The enzyme, called angiotensin converting enzyme 2 (ACE2), appears to function in the kidneys to control blood pressure throughout the body, said the study's senior author, Thomas Coffman, M.D., chief of the Division of Nephrology. In the study, the researchers found that mice genetically lacking ACE2 had elevated blood pressure and enhanced susceptibility to hypertension.
"We've been able to demonstrate that the absence of ACE2 exacerbates the development of high blood pressure," Coffman said. "With more than 40 million people in the United States suffering from hypertension, this could prove to be a very significant finding."
Coffman cautioned, however, that it is not yet known whether the absence of ACE2 in people might contribute to hypertension.
ACE2 is structurally related to angiotensin converting enzyme (ACE). ACE generates the hormone angiotensin II (Ang II), which increases blood pressure by constricting blood vessels and causing fluid retention.
Overactivity of Ang II commonly contributes to high blood pressure in humans, Coffman said. The study suggests that ACE2 helps protect against hypertension by regulating the concentration of Ang II in the kidneys. ACE2 acts as a brake to counterbalance the actions of ACE and Ang II to increase blood pressure.
Understanding the relationships among ACE, ACE2 and Ang II could open new avenues for controlling blood pressure medically, Coffman said.

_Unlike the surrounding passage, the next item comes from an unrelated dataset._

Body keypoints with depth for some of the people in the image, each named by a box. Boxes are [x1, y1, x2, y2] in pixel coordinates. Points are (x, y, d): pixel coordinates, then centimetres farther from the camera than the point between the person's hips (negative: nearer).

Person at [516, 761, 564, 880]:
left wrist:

The researchers published their results in the August 2006 issue of the Journal of Clinical Investigation. The study was funded by the National Institutes of Health, the American Heart Association, the Department of Veterans Affairs and Millennium Pharmaceuticals.

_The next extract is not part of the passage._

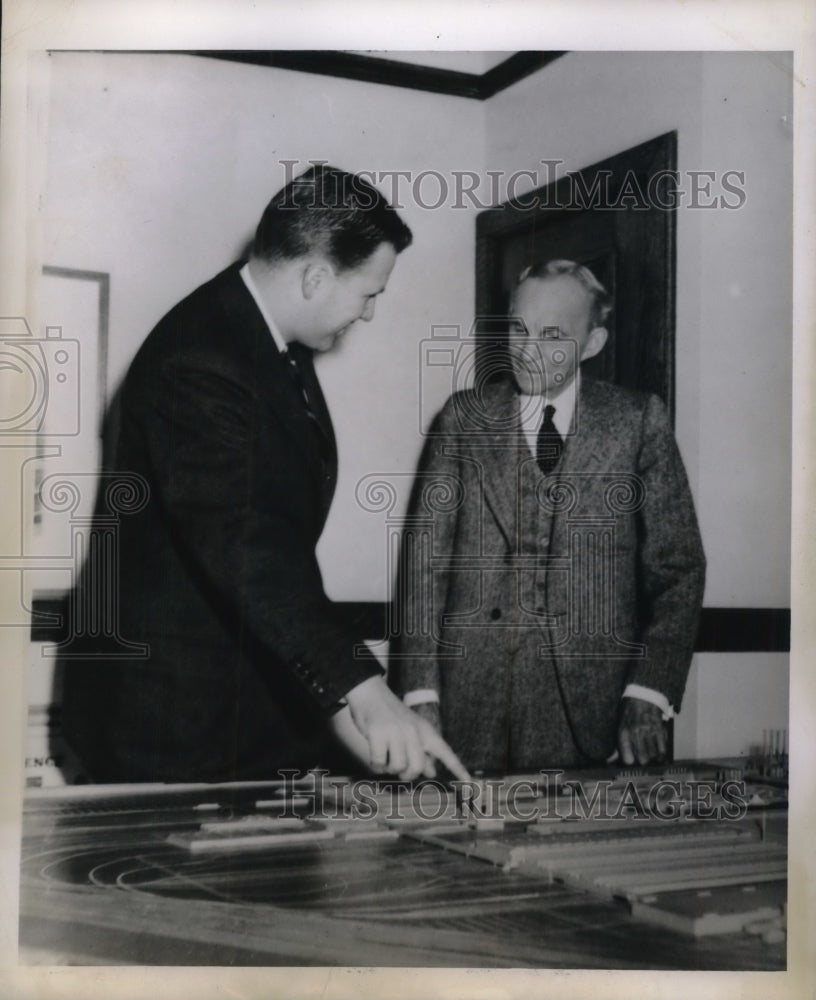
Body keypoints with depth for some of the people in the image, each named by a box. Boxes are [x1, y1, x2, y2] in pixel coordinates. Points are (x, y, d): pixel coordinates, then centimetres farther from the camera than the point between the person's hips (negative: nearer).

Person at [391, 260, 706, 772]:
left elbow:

For the study, researchers created mice in which the gene containing ACE2 was rendered inoperative or "knocked out." By comparing these ACE2-deficient mice with mice that had the ACE2 gene but were otherwise genetically identical, the scientists could be confident that any effects observed could be linked definitively to ACE2.
In their first experiment, the researchers briefly infused Ang II into ACE2-deficient mice to determine if and to what extent ACE2 contributes to the breakdown of Ang II. Levels of Ang II in blood turned out to be three times higher in the ACE2-deficient mice than in the control group, giving the researchers the first indication that ACE2 helps break down Ang II, said Susan Gurley, M.D., associate in medicine in the nephrology division and the paper's lead author.
Next, the researchers infused the mice with Ang II over two weeks to cause hypertension and to determine whether the absence of ACE2 might affect blood pressure levels. They found that blood pressure in ACE2-deficient mice rose significantly higher than in the control group. In addition, the level of Ang II recovered from the kidneys of the ACE2-deficient mice was six-fold greater than from mice in the control group.
According to Gurley, it currently is possible to determine the levels of ACE2 in humans by analyzing tissue, blood and urine samples. But physicians do not now conduct these tests in clinical settings, she said, adding that researchers are actively exploring how ACE2 levels might be correlated with human diseases such as hypertension.
Other researchers who participated in the study are Alicia Allred, Thu Le, and Robert Griffiths of Duke's nephrology division; Lan Mao and Howard Rockman of the cardiology division; Nisha Philip and Timothy Haystead of the pharmacology and cancer biology department; and Mary Donoghue, Roger Brietbart and Susan Acton of the cardiovascular biology department at Millennium Pharmaceuticals.